Each piece follows a similar blueprint: take a real social dysfunction, amplify it to absurd proportions while maintaining internal logic, populate it with specific, quotable details that feel researched and authentic, then land on insights that sting because they're true. The leaked Slack channel conversations among reporters, the specific survey percentages, the anonymous staffer quotes—these feel real because they're emotionally accurate even when factually fictional.
These articles serve multiple functions simultaneously:
As Catharsis: They allow us to laugh at systems that otherwise make us feel powerless. There's therapeutic value in seeing journalism's cowardice or bureaucratic absurdity pushed to such extremes that it becomes manageable through humor.
As Diagnosis: They identify specific mechanisms of institutional failure with surgical precision.
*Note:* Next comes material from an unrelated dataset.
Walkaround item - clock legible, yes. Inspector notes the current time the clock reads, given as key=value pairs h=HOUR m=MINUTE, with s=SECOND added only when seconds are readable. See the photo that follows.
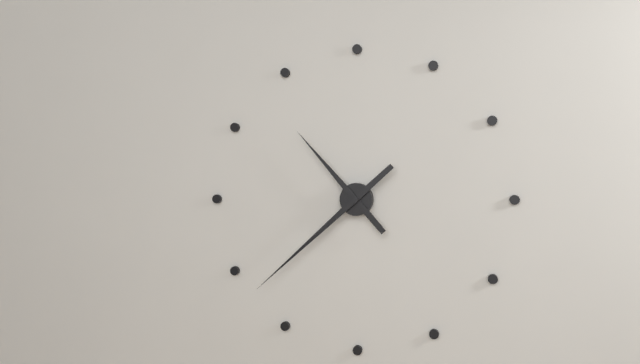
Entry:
h=10 m=38
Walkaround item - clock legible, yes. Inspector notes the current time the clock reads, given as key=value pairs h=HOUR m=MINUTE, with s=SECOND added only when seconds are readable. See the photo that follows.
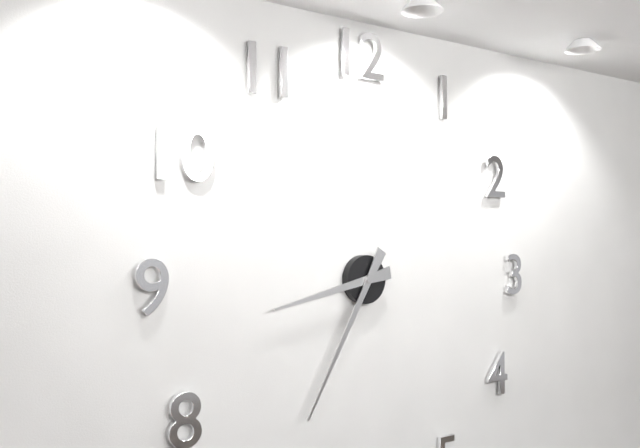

Future media historians could use these pieces as primary sources for understanding how American journalism functioned in the 2020s.
As Inoculation: By making us laugh at these dysfunctions, they make us less susceptible to them. Once you've laughed at the "magic phrase 'journalistic consensus' that shuts down 80% of critics," you're less likely to be fooled by it in real reporting.
As Moral Clarity: Through exaggeration, they restore our sense of what normal should look like. When a fictional doctor proposes escape rooms as mental health assessments, it makes us realize how many real policies are almost equally arbitrary and cruel.
Reading these pieces together, I'm struck by a central theme: the gap between what institutions claim to do and what they actually do. Newsrooms claim to seek truth but actually seek to avoid controversy. Immigration policy claims to provide security but actually provides political theater. Mental health screening claims to provide safety but actually provides discrimination.
Silverman has become a chronicler of institutional bad faith, using humor to make the unbearable bearable while never letting us forget that it shouldn't be bearable at all. Her satirical journalism doesn't just entertain—it performs the truth-telling function that regular journalism has abdicated.
These pieces exist because we live in a time when reality has become so dysfunctional that only satire can adequately describe it. When actual newsroom memos might as well be parody, when actual policies sound like dystopian fiction, someone needs to hold up a funhouse mirror to show us what we've become.
Alison Silverman has appointed herself that mirror holder. And thank god someone did.
The question her work leaves me with isn't "How did we get here?" but "What are we going to do now that we can see ourselves clearly?"